─── Passage for review ───

Open bshien opened 2 weeks ago

bshien commented 2 weeks ago

Is your feature request related to a problem?

Coming from https://github.com/opensearch-project/opensearch-metrics/issues/57

As a prerequisite for https://github.com/opensearch-project/opensearch-metrics/issues/73 and https://github.com/opensearch-project/automation-app/issues/8, there needs to be data in the Metrics cluster with information about each maintainers' repo, name, affiliation, the date they were last engaged, and their inactivity status.

What solution would you like?

An index created in the Metrics OpenSearch cluster called maintainer_engagement, which will have documents with this structure:

{
    "id": "8baa664c-dec0-4201-b4b9-9747c2e7ee45",
    "repository": "opensearch-metrics",
    "name": "Brandon Shien",
    "github_login": "bshien",
    "affiliation": "Amazon",
    "event_type": "issues",
    "event_action": "opened",
    "time_last_engaged": "2024-08-27T00:31:56Z",
    "inactive": false
}

To create these documents, there should be a lambda that will use the github-activity-events index(from: https://github.com/opensearch-project/opensearch-metrics/issues/76) to collect/calculate the required fields for each document and index these to the maintainer_engagement index.

This lambda should:

  1. Scrape the MAINTAINERS.md for each repository in the OpenSearch project, and create a mapping between repo and list of maintainers. This will yield the repo, name, github_login, and affiliation fields.
  2. Iterate through the mappings to make a top hit query for the latest document on the github-activity-events index for each repo, maintainer, and event type.
  3. Use the created_at field for each GitHub Event document to get the time_last_engaged
  4. For each event type, calculate if the Maintainer should be considered active or inactive based on time_last_engaged and how active the repo is.

───

_Set of tasks_
A - Decide whether each statement agrees with the feature request, answering yes or no and quoting the words of the text that settle it: (i) the proposed index is named maintainer_engagement; (ii) the lambda scrapes the MAINTAINERS.md only for repositories affiliated with Amazon; (iii) the time_last_engaged value is taken from the created_at field of each GitHub Event document.
B - Reproduce verbatim the part of the feature request starting with "As a prerequisite" and going on through "would you like?".

─── Data supplied ───

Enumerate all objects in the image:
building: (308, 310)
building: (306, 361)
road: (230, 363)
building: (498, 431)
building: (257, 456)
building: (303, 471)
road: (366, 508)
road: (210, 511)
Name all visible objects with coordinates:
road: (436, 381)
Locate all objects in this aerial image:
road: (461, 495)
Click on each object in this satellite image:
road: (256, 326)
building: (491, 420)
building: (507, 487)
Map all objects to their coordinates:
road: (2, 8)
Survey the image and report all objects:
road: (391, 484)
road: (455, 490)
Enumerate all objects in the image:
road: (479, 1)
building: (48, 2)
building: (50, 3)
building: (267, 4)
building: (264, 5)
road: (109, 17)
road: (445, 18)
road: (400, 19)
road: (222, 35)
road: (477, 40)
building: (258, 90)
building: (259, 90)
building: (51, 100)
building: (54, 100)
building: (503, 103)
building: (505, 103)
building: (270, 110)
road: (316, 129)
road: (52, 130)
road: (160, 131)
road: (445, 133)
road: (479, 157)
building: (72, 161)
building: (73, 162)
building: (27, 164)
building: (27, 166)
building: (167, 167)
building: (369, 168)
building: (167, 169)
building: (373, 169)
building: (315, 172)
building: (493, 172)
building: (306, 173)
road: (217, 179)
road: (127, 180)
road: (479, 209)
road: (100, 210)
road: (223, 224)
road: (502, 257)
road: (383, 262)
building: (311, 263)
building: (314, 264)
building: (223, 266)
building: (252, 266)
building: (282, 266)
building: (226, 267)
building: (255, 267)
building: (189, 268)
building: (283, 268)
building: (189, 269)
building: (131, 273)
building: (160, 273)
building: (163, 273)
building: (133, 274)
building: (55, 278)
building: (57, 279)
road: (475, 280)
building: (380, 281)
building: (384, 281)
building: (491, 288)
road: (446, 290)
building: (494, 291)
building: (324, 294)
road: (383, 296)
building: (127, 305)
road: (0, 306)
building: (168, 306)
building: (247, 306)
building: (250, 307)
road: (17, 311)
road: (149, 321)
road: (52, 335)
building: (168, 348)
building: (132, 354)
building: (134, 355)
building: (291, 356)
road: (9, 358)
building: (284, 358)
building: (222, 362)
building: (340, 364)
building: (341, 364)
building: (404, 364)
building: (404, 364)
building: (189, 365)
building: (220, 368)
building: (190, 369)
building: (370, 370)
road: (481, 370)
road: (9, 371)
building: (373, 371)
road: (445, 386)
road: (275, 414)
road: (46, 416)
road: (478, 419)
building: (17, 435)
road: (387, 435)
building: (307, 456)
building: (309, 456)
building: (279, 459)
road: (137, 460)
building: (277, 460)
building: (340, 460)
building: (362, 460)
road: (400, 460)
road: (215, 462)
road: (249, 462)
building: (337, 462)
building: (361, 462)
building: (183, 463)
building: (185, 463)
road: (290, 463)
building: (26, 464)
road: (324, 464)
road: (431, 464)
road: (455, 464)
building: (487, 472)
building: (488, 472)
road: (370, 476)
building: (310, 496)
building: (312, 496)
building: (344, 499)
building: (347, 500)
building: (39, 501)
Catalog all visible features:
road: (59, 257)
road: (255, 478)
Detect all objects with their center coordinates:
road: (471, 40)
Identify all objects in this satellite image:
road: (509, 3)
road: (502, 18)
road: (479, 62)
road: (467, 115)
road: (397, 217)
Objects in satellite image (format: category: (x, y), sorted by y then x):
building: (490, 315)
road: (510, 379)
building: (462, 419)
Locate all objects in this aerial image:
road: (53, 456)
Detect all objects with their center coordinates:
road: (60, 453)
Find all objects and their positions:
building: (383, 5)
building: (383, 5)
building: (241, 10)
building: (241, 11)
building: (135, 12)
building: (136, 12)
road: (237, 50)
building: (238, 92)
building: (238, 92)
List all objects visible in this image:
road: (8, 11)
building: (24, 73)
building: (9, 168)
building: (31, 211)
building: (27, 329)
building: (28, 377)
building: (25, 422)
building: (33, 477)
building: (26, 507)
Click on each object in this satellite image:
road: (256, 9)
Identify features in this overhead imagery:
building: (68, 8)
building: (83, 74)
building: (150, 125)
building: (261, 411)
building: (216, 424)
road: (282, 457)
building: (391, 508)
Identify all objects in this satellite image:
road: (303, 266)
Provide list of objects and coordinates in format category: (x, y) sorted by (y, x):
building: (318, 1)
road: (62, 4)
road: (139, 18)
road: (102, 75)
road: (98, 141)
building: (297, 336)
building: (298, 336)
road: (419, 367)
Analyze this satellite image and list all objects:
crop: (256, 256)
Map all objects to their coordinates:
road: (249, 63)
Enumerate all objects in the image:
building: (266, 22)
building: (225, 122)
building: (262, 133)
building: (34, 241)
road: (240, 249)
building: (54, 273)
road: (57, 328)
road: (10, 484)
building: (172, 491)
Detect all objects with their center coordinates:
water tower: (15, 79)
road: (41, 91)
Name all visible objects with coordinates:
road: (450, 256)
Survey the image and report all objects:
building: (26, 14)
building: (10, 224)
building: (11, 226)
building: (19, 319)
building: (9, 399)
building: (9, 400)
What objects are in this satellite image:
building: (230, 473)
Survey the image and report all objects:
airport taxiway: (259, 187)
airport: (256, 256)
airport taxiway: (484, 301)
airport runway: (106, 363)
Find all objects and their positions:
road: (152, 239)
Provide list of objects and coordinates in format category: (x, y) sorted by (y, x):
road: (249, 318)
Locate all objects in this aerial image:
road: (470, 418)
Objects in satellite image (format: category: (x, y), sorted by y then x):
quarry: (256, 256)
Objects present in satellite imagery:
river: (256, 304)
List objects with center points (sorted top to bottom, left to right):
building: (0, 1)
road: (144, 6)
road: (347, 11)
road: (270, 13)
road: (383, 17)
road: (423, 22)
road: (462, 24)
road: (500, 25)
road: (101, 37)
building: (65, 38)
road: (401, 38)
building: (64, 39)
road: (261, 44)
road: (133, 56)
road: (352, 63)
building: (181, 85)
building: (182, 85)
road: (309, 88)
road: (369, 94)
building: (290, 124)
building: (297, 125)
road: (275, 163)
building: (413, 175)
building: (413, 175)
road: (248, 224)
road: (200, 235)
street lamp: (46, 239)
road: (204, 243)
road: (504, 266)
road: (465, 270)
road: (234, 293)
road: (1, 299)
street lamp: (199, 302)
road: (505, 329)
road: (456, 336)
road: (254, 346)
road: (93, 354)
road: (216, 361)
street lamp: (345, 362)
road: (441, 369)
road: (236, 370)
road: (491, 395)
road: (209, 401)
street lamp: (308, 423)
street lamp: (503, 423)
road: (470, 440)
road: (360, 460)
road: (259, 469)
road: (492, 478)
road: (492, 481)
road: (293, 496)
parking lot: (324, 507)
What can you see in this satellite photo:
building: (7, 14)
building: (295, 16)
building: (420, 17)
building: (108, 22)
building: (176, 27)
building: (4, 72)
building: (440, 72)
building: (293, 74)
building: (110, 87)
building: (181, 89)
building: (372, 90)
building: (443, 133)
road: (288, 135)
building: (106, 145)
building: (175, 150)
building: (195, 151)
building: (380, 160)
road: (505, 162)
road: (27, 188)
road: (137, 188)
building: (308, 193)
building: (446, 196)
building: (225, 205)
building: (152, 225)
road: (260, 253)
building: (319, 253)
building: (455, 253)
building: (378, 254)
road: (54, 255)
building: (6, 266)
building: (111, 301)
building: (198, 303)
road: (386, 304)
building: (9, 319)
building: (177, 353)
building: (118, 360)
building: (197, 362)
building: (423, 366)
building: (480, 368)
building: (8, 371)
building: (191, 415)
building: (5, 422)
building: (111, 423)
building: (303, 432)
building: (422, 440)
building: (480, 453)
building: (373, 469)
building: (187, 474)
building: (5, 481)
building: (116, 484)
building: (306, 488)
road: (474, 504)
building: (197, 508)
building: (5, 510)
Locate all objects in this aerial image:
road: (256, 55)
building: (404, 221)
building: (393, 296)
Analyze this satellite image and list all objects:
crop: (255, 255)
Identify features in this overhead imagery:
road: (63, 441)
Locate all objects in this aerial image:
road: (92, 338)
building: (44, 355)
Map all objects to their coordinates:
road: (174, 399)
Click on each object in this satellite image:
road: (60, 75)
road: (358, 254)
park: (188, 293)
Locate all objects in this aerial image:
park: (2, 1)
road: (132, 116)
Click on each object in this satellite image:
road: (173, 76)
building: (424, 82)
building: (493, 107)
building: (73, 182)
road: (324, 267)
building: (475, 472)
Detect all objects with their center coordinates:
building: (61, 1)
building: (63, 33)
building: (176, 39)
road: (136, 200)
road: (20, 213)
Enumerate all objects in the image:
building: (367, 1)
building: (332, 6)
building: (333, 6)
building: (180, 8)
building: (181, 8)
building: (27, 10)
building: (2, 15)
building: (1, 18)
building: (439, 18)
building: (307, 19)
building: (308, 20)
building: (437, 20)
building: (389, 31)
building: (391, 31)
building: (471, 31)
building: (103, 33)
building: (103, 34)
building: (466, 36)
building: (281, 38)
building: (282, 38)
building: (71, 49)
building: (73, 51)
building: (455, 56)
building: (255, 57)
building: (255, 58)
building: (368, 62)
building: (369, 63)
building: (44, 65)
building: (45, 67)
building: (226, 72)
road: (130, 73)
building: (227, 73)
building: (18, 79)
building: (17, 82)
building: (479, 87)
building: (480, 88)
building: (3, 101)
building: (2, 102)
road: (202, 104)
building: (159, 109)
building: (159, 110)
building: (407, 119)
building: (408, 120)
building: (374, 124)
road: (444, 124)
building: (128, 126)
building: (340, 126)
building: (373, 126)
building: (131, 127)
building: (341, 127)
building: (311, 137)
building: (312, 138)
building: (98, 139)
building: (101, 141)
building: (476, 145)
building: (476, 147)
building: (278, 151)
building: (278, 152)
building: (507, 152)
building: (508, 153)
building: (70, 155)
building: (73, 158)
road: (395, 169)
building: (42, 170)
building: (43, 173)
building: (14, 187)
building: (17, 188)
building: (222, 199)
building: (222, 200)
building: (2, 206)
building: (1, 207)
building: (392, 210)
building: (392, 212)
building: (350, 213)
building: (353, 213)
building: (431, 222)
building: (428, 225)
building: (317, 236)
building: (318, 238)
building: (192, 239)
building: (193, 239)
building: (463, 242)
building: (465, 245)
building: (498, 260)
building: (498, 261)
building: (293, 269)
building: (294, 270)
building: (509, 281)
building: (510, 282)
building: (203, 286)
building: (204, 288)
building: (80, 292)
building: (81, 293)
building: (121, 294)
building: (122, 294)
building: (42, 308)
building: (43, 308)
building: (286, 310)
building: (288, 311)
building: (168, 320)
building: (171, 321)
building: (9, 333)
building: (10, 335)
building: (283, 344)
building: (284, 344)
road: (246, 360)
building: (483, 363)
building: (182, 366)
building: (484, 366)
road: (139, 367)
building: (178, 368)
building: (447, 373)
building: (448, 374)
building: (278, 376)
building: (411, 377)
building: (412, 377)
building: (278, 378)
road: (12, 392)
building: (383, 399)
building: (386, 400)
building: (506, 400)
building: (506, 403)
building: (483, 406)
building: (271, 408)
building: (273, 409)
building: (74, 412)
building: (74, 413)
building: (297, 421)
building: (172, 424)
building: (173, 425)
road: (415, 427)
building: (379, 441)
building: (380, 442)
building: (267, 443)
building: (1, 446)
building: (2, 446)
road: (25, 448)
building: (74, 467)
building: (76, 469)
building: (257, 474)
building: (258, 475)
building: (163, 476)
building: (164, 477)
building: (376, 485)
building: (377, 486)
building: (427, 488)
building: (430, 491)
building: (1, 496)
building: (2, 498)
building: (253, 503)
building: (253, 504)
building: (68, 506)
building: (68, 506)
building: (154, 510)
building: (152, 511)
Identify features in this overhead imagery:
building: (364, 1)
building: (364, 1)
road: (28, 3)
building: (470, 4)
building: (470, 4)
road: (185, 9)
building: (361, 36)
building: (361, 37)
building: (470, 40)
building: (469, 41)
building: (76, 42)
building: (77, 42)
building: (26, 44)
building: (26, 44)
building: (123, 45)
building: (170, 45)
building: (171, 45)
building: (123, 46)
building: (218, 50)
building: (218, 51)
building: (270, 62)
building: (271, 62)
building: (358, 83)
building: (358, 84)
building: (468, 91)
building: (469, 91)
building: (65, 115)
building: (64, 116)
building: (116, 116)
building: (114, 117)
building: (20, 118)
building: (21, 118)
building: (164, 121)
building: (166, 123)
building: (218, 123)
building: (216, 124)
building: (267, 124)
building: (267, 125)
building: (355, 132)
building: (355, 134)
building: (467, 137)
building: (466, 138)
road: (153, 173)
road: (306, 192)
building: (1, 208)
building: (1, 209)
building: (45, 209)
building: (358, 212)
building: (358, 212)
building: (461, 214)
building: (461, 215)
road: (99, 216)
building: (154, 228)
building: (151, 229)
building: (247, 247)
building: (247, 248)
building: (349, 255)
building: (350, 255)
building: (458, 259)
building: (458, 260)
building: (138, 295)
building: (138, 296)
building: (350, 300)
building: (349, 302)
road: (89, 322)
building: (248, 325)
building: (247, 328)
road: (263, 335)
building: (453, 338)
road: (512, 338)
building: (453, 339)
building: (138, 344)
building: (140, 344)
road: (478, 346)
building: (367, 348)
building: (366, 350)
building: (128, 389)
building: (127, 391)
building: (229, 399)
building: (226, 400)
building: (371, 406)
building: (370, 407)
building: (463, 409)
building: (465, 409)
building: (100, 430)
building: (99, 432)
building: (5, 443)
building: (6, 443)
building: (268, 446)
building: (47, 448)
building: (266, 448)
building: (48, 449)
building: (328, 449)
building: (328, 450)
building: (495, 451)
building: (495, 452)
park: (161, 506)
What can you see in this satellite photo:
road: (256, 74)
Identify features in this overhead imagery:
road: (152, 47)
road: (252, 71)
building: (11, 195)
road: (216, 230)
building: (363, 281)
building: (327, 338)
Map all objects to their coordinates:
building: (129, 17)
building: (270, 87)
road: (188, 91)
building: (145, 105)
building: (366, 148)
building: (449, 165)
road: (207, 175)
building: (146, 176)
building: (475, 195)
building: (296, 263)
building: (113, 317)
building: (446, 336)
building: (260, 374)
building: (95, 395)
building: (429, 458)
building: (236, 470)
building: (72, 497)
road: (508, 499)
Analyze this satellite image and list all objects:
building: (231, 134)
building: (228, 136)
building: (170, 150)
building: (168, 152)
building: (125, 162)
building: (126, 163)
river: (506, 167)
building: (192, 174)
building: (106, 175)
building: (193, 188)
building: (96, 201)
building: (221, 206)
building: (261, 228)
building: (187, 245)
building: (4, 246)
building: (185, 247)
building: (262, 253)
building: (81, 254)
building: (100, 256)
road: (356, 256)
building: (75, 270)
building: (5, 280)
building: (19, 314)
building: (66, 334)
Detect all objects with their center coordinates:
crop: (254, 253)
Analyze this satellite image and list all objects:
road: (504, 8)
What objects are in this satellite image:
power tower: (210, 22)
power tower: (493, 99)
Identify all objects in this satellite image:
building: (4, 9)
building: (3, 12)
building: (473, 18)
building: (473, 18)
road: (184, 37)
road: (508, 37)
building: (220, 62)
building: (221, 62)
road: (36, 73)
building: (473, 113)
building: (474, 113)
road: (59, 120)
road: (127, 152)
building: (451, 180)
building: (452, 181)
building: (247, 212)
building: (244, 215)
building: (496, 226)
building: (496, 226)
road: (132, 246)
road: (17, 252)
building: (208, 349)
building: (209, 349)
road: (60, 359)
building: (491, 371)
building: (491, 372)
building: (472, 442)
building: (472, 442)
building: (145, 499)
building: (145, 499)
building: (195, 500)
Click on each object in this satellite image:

───

_Solutions by task_
A -
(i) Yes: "An index created in the Metrics OpenSearch cluster called maintainer_engagement"
(ii) No: "Scrape the MAINTAINERS.md for each repository in the OpenSearch project"
(iii) Yes: "Use the created_at field for each GitHub Event document to get the time_last_engaged"

B -
As a prerequisite for https://github.com/opensearch-project/opensearch-metrics/issues/73 and https://github.com/opensearch-project/automation-app/issues/8, there needs to be data in the Metrics cluster with information about each maintainers' repo, name, affiliation, the date they were last engaged, and their inactivity status.

What solution would you like?